_EXERCISE INSTRUCTIONS_
The data below holds a line containing "일련의 저작들을 한 챕터 한 챕터 자세히" and a line containing "해체하고 싶었던 대상은 과연 누구이며"; please quote exactly those two lines and every line between them, and nothing else.

(SOURCE DATA)

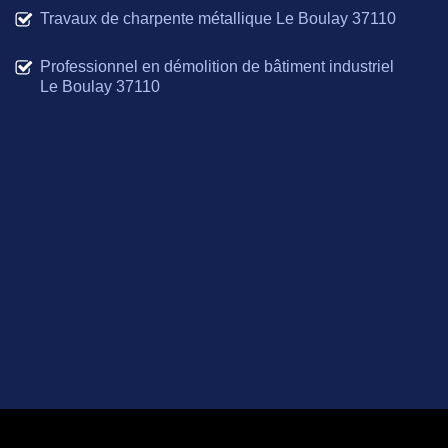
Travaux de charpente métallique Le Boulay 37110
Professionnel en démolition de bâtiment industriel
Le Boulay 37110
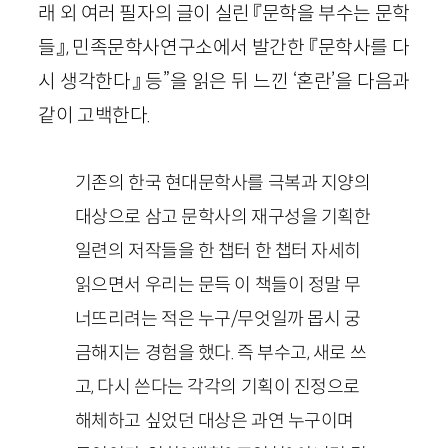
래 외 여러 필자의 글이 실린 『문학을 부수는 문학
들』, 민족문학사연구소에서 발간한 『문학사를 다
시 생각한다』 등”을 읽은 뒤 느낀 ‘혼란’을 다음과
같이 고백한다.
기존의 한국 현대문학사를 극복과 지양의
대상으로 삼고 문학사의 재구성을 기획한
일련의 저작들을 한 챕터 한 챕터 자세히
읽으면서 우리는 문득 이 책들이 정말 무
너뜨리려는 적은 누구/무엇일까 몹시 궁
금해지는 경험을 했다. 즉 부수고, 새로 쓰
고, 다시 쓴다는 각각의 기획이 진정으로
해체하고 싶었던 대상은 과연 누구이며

(End SOURCE DATA)
(SOURCE DATA)

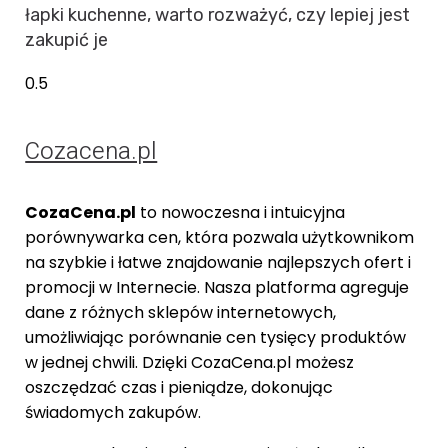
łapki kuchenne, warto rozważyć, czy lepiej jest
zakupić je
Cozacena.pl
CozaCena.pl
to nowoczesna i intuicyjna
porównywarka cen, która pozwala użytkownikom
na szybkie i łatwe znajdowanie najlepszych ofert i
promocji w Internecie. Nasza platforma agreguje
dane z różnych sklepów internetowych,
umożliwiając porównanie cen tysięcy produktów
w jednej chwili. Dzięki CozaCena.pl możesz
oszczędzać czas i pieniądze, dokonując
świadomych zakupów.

(End SOURCE DATA)
(SOURCE DATA)

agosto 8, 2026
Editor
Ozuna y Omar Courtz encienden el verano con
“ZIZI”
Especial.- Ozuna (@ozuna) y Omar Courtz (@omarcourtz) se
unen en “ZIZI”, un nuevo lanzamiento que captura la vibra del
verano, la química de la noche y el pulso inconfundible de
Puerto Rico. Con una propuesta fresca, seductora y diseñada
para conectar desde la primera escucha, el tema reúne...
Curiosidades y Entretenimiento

(End SOURCE DATA)

_REPLY TO THE TASK_
일련의 저작들을 한 챕터 한 챕터 자세히
읽으면서 우리는 문득 이 책들이 정말 무
너뜨리려는 적은 누구/무엇일까 몹시 궁
금해지는 경험을 했다. 즉 부수고, 새로 쓰
고, 다시 쓴다는 각각의 기획이 진정으로
해체하고 싶었던 대상은 과연 누구이며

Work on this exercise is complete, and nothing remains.